There are lots of examples of these kinds of details that don’t mesh from one workout to the next, or from one document to the next (like the Supplement Guide recommending Blue Star Neutraceuticals’ Iso-Smooth Protein, while the Training Guide refers to Nature’s Best’s Isopure–actually, the Supplement Guide makes the same mistake as well). Some of it is careless proofreading, while in other places, it looks like a sloppy job of cut-and-paste. Most of the stuff you can figure out on your own, but for the money you’re spending, you shouldn’t have to.
And you will be spending some money, and not just for the program itself. The supplements Romaniello suggests don’t come cheap, and the structure of the workouts requires either a well-equipped home gym or membership to a well-equipped, but lightly attended health club. The wide variety of movements requiring different equipment and the short, strictly regulated rest periods mean that you want to have all your weights pre-set and ready at hand, and bummer for you if someone else refuses to let you work into their set.
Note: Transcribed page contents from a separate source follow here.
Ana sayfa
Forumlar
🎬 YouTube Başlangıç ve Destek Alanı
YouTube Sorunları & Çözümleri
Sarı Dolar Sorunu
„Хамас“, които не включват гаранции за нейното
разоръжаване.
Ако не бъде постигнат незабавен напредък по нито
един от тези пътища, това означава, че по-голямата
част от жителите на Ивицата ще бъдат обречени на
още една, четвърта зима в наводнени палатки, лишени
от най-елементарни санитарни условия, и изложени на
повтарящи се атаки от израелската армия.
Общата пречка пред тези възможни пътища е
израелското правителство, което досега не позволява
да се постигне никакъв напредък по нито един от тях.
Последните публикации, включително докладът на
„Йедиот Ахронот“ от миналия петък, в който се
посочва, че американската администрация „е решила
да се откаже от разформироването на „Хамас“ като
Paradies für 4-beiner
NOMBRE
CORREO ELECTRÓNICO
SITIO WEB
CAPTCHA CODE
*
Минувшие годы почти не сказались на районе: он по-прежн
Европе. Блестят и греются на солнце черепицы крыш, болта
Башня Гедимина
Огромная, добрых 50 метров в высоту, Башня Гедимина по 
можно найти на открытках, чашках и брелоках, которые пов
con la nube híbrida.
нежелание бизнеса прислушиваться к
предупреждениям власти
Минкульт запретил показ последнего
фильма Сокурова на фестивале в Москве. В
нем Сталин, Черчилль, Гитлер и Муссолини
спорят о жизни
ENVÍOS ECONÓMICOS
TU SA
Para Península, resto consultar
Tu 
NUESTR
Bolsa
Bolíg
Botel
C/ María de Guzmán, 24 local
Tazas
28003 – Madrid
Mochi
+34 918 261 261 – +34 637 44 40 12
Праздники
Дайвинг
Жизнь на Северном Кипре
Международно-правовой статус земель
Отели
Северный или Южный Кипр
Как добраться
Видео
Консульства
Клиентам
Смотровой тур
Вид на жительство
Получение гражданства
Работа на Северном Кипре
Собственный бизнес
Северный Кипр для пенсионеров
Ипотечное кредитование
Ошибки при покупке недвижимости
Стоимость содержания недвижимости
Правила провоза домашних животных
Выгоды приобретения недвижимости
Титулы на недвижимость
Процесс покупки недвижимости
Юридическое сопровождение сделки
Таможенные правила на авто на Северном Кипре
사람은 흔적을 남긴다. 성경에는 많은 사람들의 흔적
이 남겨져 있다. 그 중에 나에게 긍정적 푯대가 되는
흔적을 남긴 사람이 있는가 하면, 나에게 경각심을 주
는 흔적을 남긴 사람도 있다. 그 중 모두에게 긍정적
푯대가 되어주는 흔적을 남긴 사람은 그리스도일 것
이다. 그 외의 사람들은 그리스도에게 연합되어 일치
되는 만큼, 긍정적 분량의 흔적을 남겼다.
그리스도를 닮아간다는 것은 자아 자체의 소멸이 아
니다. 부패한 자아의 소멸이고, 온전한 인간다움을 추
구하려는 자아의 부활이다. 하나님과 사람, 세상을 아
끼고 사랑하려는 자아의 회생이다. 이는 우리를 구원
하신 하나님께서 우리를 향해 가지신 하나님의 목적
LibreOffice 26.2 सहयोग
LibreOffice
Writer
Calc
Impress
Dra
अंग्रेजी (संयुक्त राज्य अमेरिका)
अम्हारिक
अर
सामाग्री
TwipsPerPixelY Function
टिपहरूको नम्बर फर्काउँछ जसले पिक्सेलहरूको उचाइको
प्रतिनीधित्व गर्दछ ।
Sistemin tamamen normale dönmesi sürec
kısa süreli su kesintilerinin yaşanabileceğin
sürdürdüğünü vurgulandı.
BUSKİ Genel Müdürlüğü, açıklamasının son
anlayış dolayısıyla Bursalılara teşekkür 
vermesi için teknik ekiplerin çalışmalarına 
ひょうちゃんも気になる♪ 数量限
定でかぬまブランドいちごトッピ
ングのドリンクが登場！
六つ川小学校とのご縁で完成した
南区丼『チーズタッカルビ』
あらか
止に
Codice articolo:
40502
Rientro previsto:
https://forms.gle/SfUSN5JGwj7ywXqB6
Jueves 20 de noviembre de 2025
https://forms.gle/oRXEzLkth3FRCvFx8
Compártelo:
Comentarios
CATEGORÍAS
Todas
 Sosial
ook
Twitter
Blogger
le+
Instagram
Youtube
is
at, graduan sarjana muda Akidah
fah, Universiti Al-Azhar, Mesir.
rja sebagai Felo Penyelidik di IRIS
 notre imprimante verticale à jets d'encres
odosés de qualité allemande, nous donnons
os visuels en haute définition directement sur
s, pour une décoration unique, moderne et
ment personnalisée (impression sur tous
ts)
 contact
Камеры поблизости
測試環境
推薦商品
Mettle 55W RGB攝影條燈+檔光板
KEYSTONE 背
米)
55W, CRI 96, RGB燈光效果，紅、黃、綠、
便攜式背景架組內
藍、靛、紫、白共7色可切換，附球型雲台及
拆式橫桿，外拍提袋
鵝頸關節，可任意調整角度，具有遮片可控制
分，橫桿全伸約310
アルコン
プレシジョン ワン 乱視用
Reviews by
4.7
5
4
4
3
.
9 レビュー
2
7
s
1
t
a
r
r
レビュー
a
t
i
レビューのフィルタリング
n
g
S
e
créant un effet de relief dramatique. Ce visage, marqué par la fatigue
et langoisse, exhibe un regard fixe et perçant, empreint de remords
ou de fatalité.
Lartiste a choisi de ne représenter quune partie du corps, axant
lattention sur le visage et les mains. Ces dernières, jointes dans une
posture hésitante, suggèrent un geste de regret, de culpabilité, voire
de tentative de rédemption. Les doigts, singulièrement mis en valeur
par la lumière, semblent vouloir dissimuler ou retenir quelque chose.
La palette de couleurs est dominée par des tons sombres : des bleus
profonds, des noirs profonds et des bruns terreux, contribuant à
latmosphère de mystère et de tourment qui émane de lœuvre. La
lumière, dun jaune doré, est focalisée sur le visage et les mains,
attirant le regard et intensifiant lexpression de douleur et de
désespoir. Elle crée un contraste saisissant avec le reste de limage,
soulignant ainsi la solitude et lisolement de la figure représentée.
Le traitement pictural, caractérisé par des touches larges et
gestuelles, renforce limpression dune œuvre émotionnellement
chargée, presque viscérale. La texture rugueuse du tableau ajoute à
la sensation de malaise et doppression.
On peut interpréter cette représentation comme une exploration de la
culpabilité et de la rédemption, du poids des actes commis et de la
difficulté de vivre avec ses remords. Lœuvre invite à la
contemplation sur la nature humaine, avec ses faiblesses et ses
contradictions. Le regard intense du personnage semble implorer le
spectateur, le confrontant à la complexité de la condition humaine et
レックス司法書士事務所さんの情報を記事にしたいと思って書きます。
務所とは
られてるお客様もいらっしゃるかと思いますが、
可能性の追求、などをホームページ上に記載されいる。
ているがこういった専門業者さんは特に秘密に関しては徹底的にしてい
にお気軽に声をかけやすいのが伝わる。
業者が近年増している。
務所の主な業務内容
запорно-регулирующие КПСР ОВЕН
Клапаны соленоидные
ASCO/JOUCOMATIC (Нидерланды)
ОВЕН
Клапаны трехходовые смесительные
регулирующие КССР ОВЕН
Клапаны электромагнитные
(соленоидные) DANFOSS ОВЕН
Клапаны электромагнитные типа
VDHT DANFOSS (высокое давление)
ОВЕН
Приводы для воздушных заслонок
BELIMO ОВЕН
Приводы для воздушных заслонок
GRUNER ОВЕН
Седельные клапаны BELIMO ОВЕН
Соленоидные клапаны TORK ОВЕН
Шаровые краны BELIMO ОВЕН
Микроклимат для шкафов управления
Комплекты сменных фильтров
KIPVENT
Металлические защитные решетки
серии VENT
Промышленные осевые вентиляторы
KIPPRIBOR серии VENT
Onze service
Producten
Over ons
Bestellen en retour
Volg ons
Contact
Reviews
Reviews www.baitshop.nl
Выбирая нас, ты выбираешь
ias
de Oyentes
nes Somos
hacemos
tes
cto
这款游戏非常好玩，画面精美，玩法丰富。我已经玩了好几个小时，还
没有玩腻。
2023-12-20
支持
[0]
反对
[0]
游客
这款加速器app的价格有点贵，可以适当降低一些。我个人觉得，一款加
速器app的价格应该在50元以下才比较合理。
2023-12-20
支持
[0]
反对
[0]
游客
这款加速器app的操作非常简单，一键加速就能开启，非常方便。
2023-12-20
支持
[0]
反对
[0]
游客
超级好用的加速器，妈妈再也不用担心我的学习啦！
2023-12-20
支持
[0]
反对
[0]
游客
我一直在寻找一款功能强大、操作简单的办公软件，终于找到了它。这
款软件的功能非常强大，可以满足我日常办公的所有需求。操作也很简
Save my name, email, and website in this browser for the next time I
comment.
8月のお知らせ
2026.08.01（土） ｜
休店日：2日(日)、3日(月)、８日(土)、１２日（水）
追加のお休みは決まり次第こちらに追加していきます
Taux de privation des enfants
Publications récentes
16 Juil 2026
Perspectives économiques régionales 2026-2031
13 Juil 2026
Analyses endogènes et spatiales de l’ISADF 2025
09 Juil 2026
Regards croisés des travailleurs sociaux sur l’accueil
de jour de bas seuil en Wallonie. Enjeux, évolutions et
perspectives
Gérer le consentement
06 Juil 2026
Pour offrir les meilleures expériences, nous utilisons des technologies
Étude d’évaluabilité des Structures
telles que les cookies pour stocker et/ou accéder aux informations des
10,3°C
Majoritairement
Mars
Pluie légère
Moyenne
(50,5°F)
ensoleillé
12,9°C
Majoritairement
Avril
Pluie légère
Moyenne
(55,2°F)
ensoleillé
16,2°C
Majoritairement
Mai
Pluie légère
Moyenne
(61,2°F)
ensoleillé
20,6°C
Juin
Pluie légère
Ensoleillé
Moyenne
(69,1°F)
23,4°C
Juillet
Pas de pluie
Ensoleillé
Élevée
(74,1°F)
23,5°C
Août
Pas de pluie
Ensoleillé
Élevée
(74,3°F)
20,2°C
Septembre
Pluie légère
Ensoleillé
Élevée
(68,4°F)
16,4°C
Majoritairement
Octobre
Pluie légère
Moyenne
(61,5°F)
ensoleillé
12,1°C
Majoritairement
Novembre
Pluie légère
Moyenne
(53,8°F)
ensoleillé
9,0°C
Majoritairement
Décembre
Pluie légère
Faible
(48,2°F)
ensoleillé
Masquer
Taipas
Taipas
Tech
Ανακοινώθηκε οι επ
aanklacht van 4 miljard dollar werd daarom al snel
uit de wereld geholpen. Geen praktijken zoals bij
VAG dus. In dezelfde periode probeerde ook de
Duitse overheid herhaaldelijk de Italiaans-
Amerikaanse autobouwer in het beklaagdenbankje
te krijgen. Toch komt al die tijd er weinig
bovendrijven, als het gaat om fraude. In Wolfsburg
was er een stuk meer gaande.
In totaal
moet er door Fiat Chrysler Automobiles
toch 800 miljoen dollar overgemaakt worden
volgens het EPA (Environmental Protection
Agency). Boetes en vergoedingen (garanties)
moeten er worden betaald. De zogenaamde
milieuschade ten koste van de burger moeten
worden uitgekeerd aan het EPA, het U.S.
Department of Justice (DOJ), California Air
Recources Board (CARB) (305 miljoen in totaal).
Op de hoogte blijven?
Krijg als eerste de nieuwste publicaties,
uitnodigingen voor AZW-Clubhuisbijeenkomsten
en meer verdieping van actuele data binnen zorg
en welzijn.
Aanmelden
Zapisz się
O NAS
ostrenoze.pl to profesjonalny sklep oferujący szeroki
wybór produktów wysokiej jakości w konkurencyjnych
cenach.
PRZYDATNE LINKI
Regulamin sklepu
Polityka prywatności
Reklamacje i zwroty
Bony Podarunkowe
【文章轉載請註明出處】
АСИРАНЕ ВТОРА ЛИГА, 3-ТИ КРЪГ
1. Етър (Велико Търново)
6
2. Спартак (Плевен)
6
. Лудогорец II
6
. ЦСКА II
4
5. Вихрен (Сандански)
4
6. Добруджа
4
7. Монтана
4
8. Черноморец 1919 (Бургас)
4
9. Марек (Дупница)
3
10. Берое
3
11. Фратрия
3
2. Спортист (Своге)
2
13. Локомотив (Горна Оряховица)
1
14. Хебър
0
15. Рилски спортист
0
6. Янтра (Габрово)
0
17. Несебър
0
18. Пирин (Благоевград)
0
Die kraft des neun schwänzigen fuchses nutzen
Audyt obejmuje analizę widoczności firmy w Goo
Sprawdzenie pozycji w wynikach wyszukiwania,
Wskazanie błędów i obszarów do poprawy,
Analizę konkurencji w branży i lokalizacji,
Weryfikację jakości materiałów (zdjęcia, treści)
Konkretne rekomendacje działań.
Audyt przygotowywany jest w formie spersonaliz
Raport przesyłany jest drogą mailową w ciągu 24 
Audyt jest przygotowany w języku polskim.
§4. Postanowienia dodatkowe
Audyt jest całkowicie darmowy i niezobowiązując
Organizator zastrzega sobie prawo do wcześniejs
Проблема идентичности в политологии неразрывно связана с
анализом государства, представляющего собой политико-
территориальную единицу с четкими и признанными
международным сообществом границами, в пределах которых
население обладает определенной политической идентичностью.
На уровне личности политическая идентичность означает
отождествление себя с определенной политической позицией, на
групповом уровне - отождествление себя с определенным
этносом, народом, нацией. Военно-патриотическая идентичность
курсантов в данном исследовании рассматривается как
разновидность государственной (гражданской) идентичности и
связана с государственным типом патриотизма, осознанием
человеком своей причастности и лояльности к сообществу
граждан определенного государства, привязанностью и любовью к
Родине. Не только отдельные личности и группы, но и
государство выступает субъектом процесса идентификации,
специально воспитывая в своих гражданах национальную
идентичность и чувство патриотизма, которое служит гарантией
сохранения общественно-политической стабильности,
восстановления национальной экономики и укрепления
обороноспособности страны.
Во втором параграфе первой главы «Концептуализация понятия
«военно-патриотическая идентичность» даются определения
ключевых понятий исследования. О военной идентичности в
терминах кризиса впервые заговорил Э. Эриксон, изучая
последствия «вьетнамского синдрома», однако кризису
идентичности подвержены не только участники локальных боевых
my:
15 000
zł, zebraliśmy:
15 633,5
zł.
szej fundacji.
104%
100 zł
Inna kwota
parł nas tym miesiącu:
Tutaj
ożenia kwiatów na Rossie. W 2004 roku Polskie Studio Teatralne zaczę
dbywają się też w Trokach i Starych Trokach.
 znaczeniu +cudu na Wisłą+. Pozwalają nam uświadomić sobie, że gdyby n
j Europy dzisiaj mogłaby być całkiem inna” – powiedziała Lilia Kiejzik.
So there’s lots of room for improvement, I think. But I still like the product and plan to follow it as closely as I can. The writing style in the training manual is zippy and fun and gets in lots of obligatory superhero references. The two workouts I have done have left me sore, but also exhilarated. That, plus the supplementation and diet have me thinking I can already feel some results. My chest, lats and triceps especially feel fuller already. It may just be water retention from the creatine, but I’m really looking forward to seeing where this goes.
My main takeaway right now is that, as many reservations as I have about the program based on my initial reading and preparation for it, I’m having fun so far actually doing it. The final verdict will come 11.5 weeks from now, when I actually finish it and see what the results are.